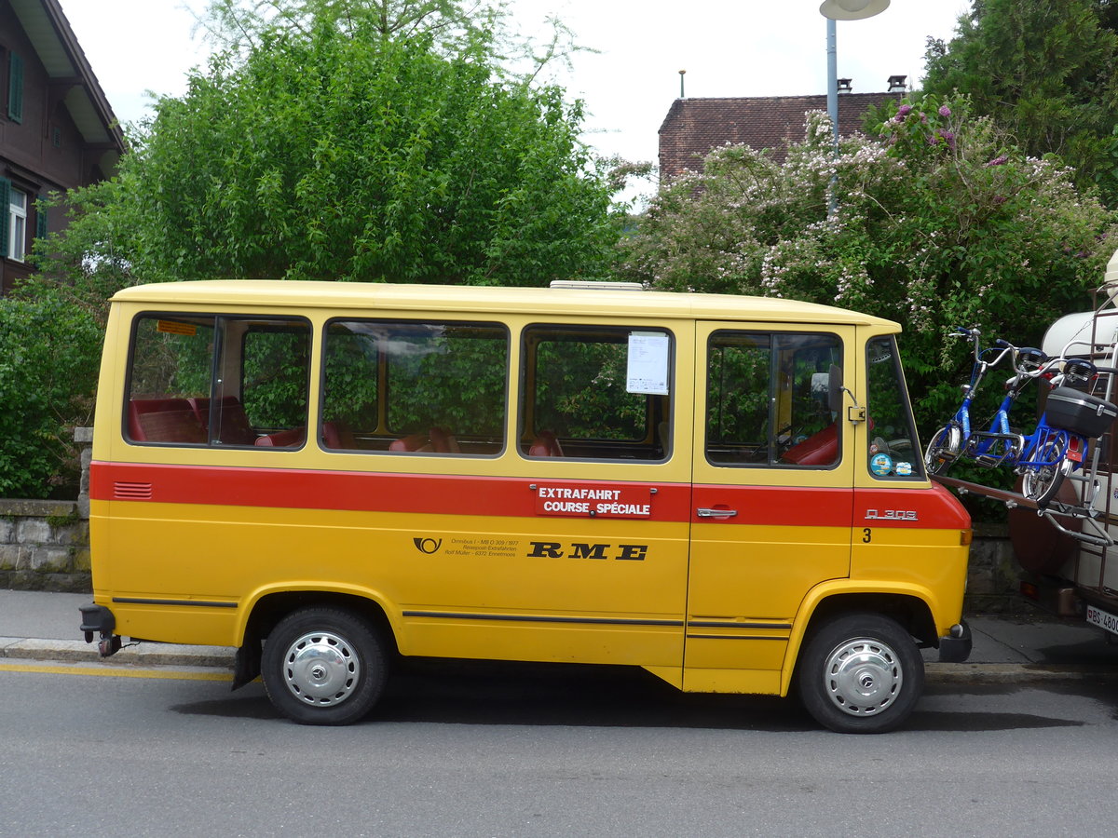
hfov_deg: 58.4
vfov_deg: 45.4
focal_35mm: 31
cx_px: 559
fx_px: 1001
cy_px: 419
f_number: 2.8
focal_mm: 6.5
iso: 80
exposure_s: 1/500
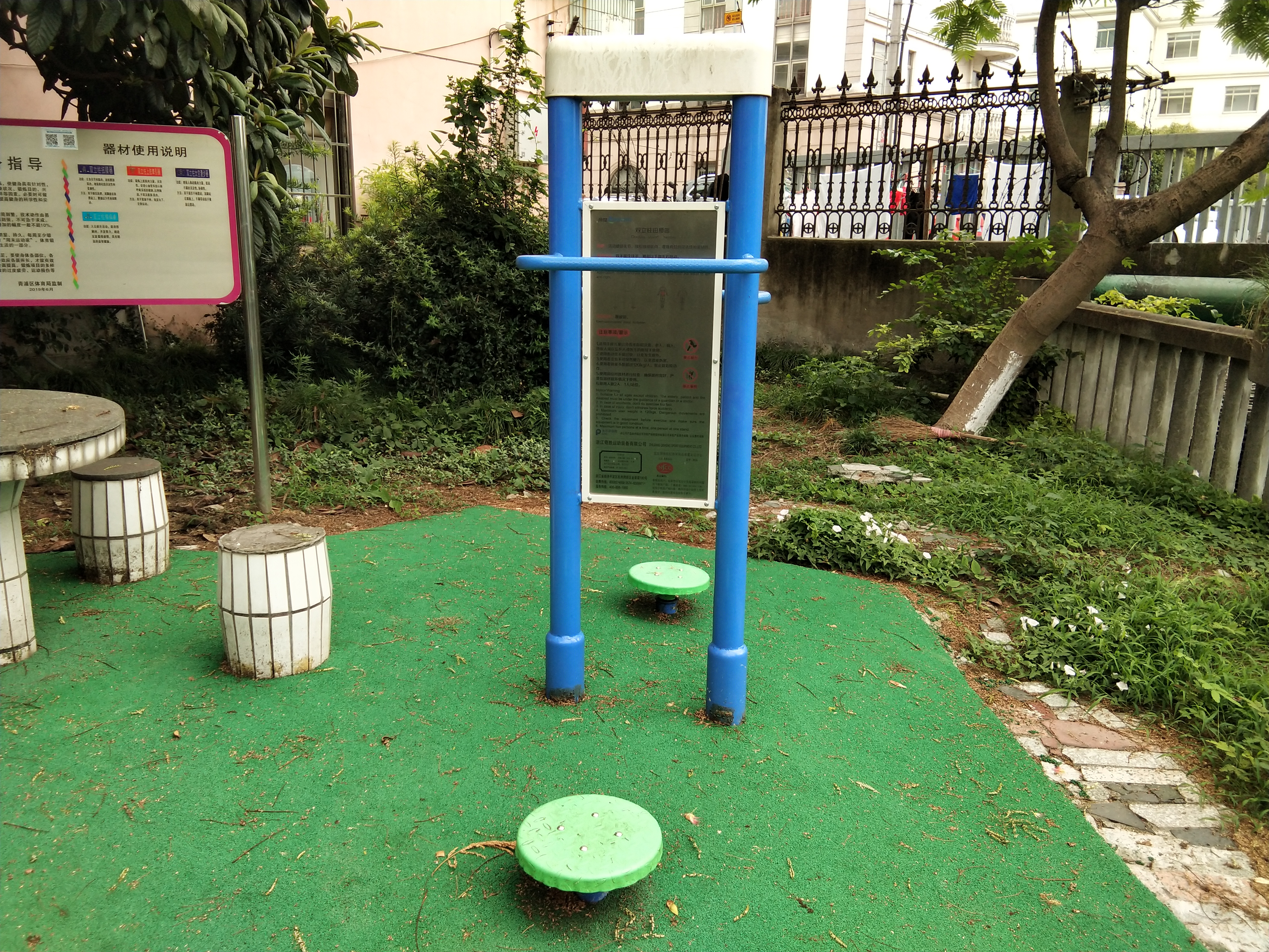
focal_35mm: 31
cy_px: 476
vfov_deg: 45.4
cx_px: 634
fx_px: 1136
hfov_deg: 58.4
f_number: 2.2
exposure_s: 1/197
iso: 50
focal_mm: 3.69
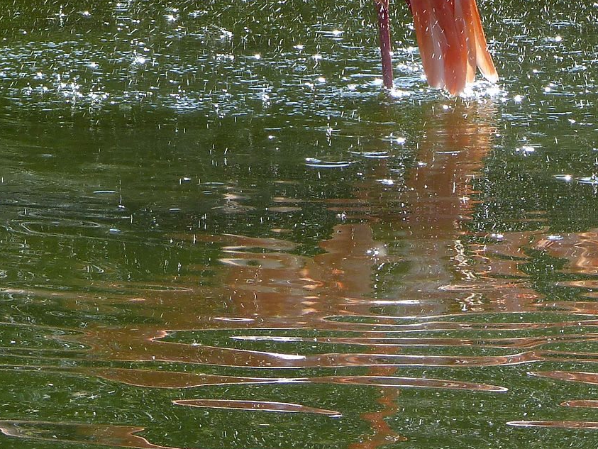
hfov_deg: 3.8
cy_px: -107
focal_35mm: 515
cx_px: 416
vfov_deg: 2.9
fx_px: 8901
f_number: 4
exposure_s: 1/400
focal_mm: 32.5
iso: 100
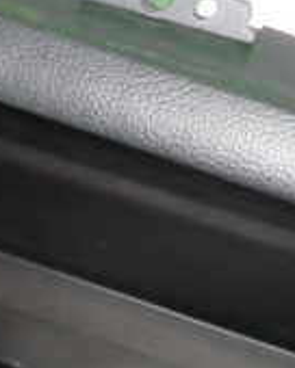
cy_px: 342
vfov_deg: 21.6
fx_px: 939
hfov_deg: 17.8
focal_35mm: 86
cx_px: 98
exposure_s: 1/30
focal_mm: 4.5
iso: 200
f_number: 2
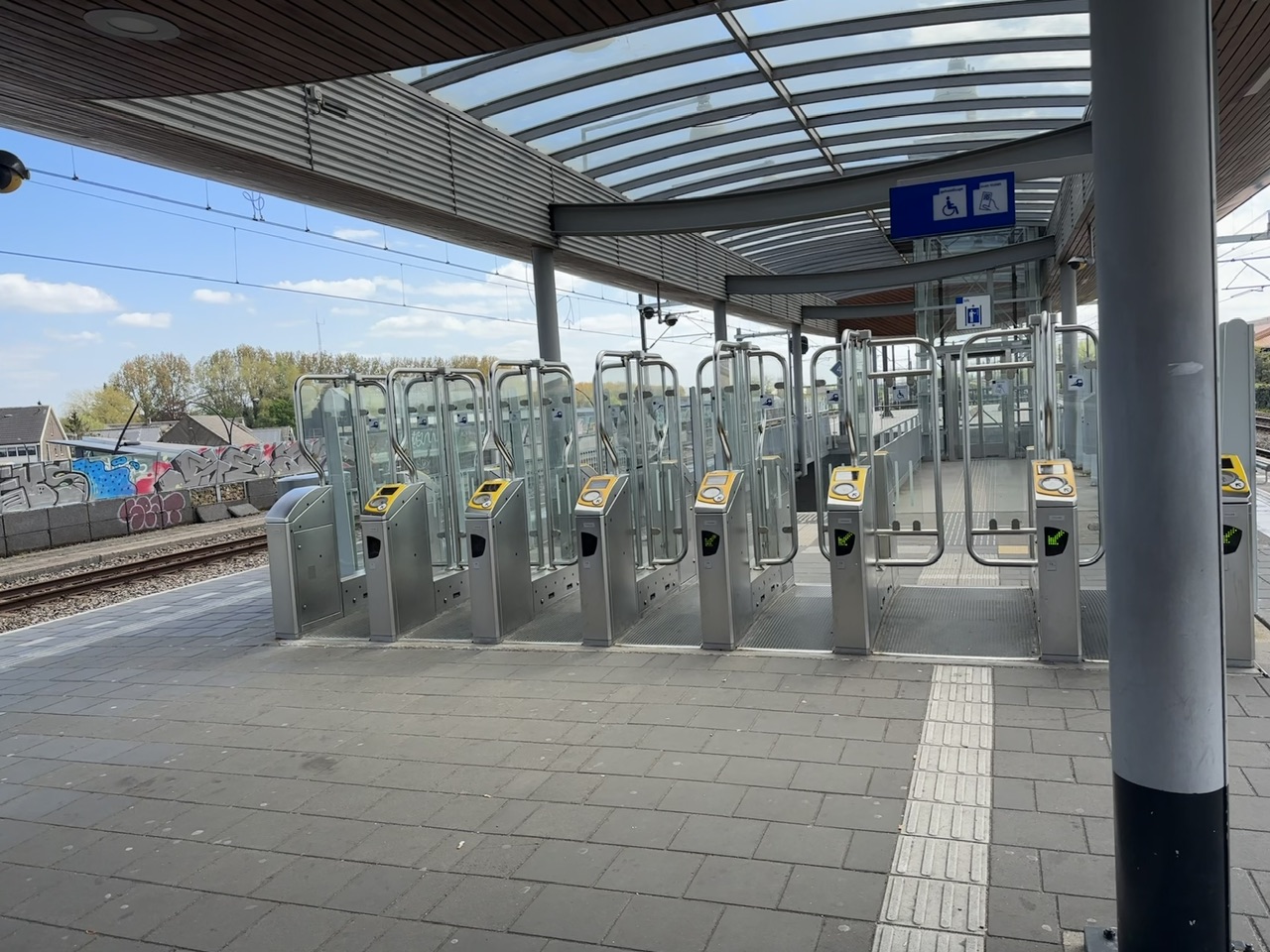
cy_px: 476
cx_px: 635
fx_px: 881
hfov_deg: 71.6
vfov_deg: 56.8
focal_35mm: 24
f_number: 1.78
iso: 80
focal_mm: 6.86
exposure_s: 1/2299
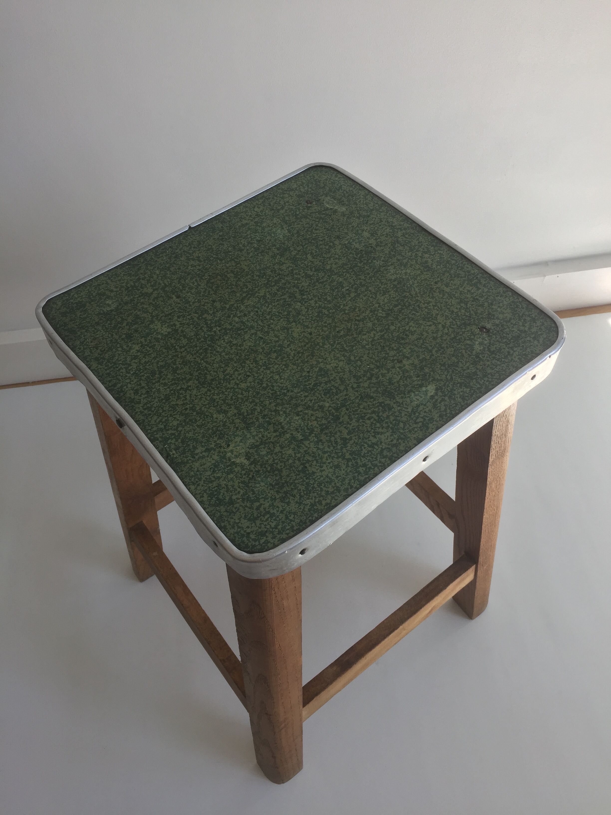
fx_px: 682
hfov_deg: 48.2
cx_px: 306
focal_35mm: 29
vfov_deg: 61.7
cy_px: 408
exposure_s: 1/151
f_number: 2.2
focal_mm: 4.15
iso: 32
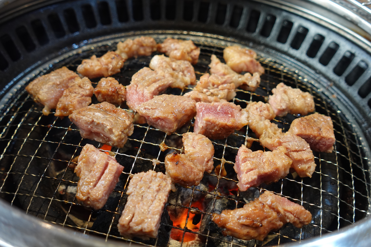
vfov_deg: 31.2
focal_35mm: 43
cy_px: 124
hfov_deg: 45.4
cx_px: 186
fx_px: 443
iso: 500
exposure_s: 1/50
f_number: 2.8
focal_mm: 16.29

- Description of the task: Output every entry exactly, leaving out pictures.

- Worked solution:
hfov_deg: 58.4
vfov_deg: 45.4
focal_35mm: 31
cx_px: 559
fx_px: 1001
cy_px: 419
f_number: 2.8
focal_mm: 6.5
iso: 80
exposure_s: 1/500
focal_35mm: 31
cy_px: 476
vfov_deg: 45.4
cx_px: 634
fx_px: 1136
hfov_deg: 58.4
f_number: 2.2
exposure_s: 1/197
iso: 50
focal_mm: 3.69
hfov_deg: 3.8
cy_px: -107
focal_35mm: 515
cx_px: 416
vfov_deg: 2.9
fx_px: 8901
f_number: 4
exposure_s: 1/400
focal_mm: 32.5
iso: 100
cy_px: 342
vfov_deg: 21.6
fx_px: 939
hfov_deg: 17.8
focal_35mm: 86
cx_px: 98
exposure_s: 1/30
focal_mm: 4.5
iso: 200
f_number: 2
cy_px: 476
cx_px: 635
fx_px: 881
hfov_deg: 71.6
vfov_deg: 56.8
focal_35mm: 24
f_number: 1.78
iso: 80
focal_mm: 6.86
exposure_s: 1/2299
fx_px: 682
hfov_deg: 48.2
cx_px: 306
focal_35mm: 29
vfov_deg: 61.7
cy_px: 408
exposure_s: 1/151
f_number: 2.2
focal_mm: 4.15
iso: 32
vfov_deg: 31.2
focal_35mm: 43
cy_px: 124
hfov_deg: 45.4
cx_px: 186
fx_px: 443
iso: 500
exposure_s: 1/50
f_number: 2.8
focal_mm: 16.29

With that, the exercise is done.